In this chapter, we return to the problem of implementing an SSet. The difference now is that we assume the elements stored in the SSet are $ \mathtt{w}$-bit integers. That is, we want to implement $ \mathtt{add(x)}$, $ \mathtt{remove(x)}$, and $ \mathtt{find(x)}$ where $ \ensuremath{\mathtt{x}}\in\{0,\ldots,2^{\ensuremath{\mathtt{w}}}-1\}$. It is not too hard to think of plenty of applications where the data--or at least the key that we use for sorting the data--is an integer.

We will discuss three data structures, each building on the ideas of the previous. The first structure, the BinaryTrie performs all three SSet operations in $ O(\ensuremath{\mathtt{w}})$ time.

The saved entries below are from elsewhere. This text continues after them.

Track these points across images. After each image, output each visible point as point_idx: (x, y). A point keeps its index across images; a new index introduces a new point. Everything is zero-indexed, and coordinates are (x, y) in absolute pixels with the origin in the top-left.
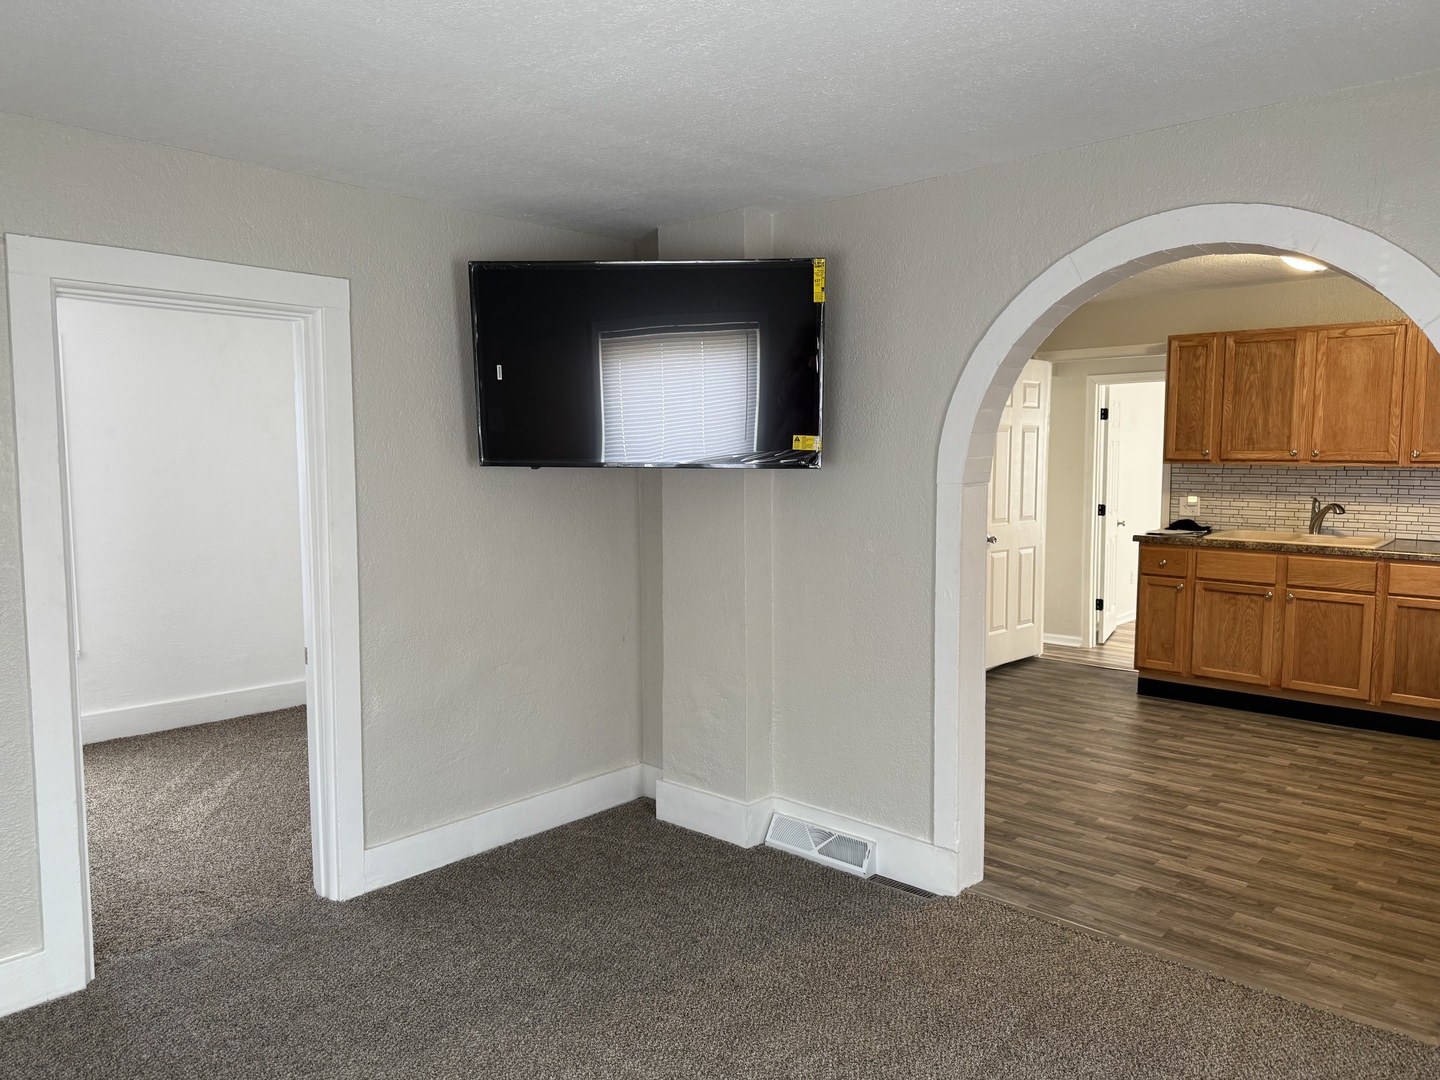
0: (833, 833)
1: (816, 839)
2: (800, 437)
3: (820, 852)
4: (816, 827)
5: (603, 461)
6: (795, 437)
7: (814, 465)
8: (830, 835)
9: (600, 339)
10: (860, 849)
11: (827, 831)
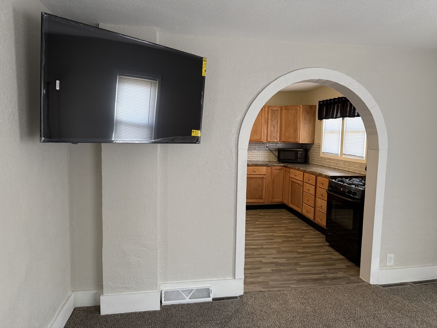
0: (193, 289)
1: (186, 294)
2: (194, 130)
3: (190, 298)
4: (184, 289)
5: (113, 140)
6: (193, 130)
7: (198, 142)
8: (192, 290)
9: (118, 76)
10: (208, 292)
11: (190, 289)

This is not very impressive, since any subset of $ \{0,\ldots,2^{\ensuremath{\mathtt{w}}}-1\}$ has size $ \ensuremath{\mathtt{n}}\le 2^{\ensuremath{\mathtt{w}}}$, so that $ \log \ensuremath{\mathtt{n}} \le \ensuremath{\mathtt{w}}$. All the other SSet implementations discussed in this book perform all operations in $ O(\log \ensuremath{\mathtt{n}})$ time so they are all at least as fast as a BinaryTrie.

The second structure, the XFastTrie, speeds up the search in a BinaryTrie by using hashing. With this speedup, the $ \mathtt{find(x)}$ operation runs in $ O(\log \ensuremath{\mathtt{w}})$ time. However, $ \mathtt{add(x)}$ and $ \mathtt{remove(x)}$ operations in an XFastTrie still take $ O(\ensuremath{\mathtt{w}})$ time and the space used by an XFastTrie is $ O(\ensuremath{\mathtt{n}}\cdot\ensuremath{\mathtt{w}})$.

The third data structure, the YFastTrie, uses an XFastTrie to store only a sample of roughly one out of every $ \ensuremath{\mathtt{w}}$ elements and stores the remaining elements a standard SSet structure. This trick reduces the running time of $ \mathtt{add(x)}$ and $ \mathtt{remove(x)}$ to $ O(\log \ensuremath{\mathtt{w}})$ and decreases the space to $ O(\ensuremath{\mathtt{n}})$.

The implementations used as examples in this chapter can store any type of data, as long an integer can be associated with it. In the code samples, the variable $ \mathtt{ix}$ is always the integer value associated with $ \mathtt{x}$, and the method $ \mathtt{in.}$ $ \mathtt{intValue(x)}$ converts $ \mathtt{x}$ to its associated integer. In the text, however, we will simply treat $ \mathtt{x}$ as if it is an integer.